Indeed if you are convinced that you have not parked in contravention of the regulations of the car park, you do not have to contact the parking company if you do not wish to do so as the obligation is on the parking company to verify its case. However you should let them know that you contest the notice as if not, you can anticipate a succession of letters from the company itself, debt collectors and solicitors, all warning of court action. However, the reality is that very few cases ever reach court because of the difficulties the private company has in proving its case. As a result, the letters usually stop. Even if a case does reach court, the company may have trouble convincing a judge that the charge is reasonable.

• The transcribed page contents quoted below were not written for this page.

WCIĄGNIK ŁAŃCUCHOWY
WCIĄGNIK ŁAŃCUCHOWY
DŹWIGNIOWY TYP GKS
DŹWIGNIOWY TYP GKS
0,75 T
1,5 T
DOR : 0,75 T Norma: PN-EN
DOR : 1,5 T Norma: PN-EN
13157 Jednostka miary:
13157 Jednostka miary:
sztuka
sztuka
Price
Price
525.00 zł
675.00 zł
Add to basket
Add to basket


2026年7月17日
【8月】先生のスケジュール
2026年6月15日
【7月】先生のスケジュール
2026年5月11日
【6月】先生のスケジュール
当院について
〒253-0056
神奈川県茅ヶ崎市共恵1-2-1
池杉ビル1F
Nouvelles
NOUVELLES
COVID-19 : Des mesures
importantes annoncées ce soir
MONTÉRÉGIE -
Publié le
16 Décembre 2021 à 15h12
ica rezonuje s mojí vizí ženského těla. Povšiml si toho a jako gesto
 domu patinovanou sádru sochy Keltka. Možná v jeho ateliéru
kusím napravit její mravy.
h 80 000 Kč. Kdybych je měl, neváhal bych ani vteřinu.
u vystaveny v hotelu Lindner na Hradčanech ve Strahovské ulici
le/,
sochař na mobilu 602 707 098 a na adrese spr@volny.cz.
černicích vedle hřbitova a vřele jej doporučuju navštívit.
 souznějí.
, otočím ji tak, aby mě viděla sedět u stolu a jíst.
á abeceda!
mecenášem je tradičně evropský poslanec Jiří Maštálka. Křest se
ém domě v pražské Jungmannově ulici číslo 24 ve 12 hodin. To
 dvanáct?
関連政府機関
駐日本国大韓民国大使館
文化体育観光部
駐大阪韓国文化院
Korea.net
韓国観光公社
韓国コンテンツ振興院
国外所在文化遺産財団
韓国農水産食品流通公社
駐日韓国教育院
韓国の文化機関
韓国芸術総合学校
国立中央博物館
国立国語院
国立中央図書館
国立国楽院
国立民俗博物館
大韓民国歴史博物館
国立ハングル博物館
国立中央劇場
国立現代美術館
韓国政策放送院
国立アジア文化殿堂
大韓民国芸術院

The bottom line is it is going to be very difficult for these companies to show you are a guilty party in this. In 99.99% of cases the best thing to do is rip up the ticket and throw it away. We would recommend not to get in touch with the company (as you are handing them your details) or waste your time and money consulting a solicitor. Most of these companies do not provide proper signage - in other words they are straightforward to miss when you are busy thinking of all the things you want to buy.